According to CryoLife, more than 128,000 people are currently on lists in need of transplants. That is, of course, much more than the few thousand surgeries that take place each year. However, the silver lining is that one donor does not equal one life saved. One donor has the opportunity to save as much as 50 lives with their tissues, making the sacrifice a literal rebirth for another human.

It’s probably taken a few minutes to read this post, and by the time 10 minutes is up, another person will be added to that in-need list. In fact, Donate Life America estimates that 22 people die each day waiting for a donor. And that’s not all — while we’re focused on hearts with this story, other organs like eyes can also be donated. That brings the life-saving potential of one person to up to 75 others. All it takes to potentially save a life is to sign up with Donate Life America.

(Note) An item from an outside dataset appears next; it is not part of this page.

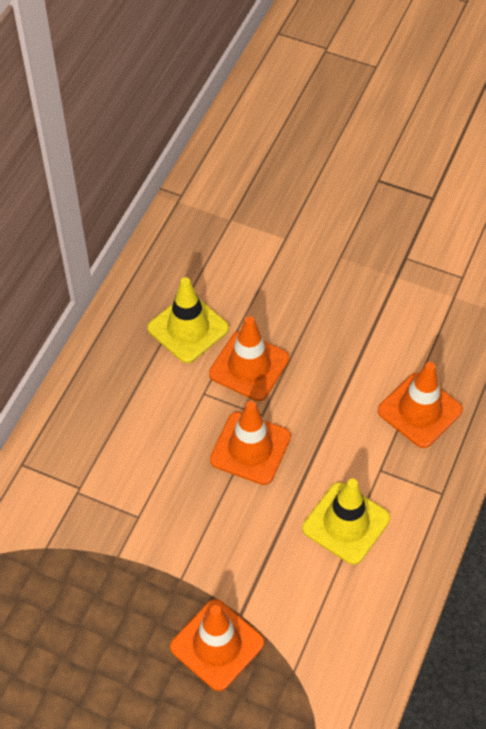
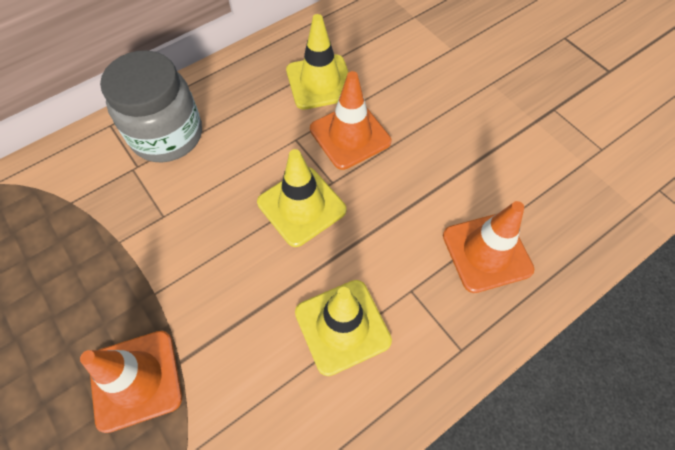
camera: 30 degrees right, 5 degrees up
orange traffic cone [210,401,291,485] -> yellow traffic cone [257,149,347,247]
none -> grey jar [100,50,202,162]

CryoLife is committed to the lives in need by continued outreach to possible donors and research to make sure that those donated tissues are used in the best ways possible. It also wants to continue to grow its operations worldwide, including last year’s developments in China, which will allow it to reach even more people who need these operations. It’s also doing long-term studies, at the FDA’s request, of its On-X aortic heart valve and other clinical trials of other groundbreaking surgical items.

The hope is to continue to push the world’s life expectancy rate even further, while also working to make those longer lives fulfilling. Only the future will show what happens next, but from CryoLife’s view, it looks bright.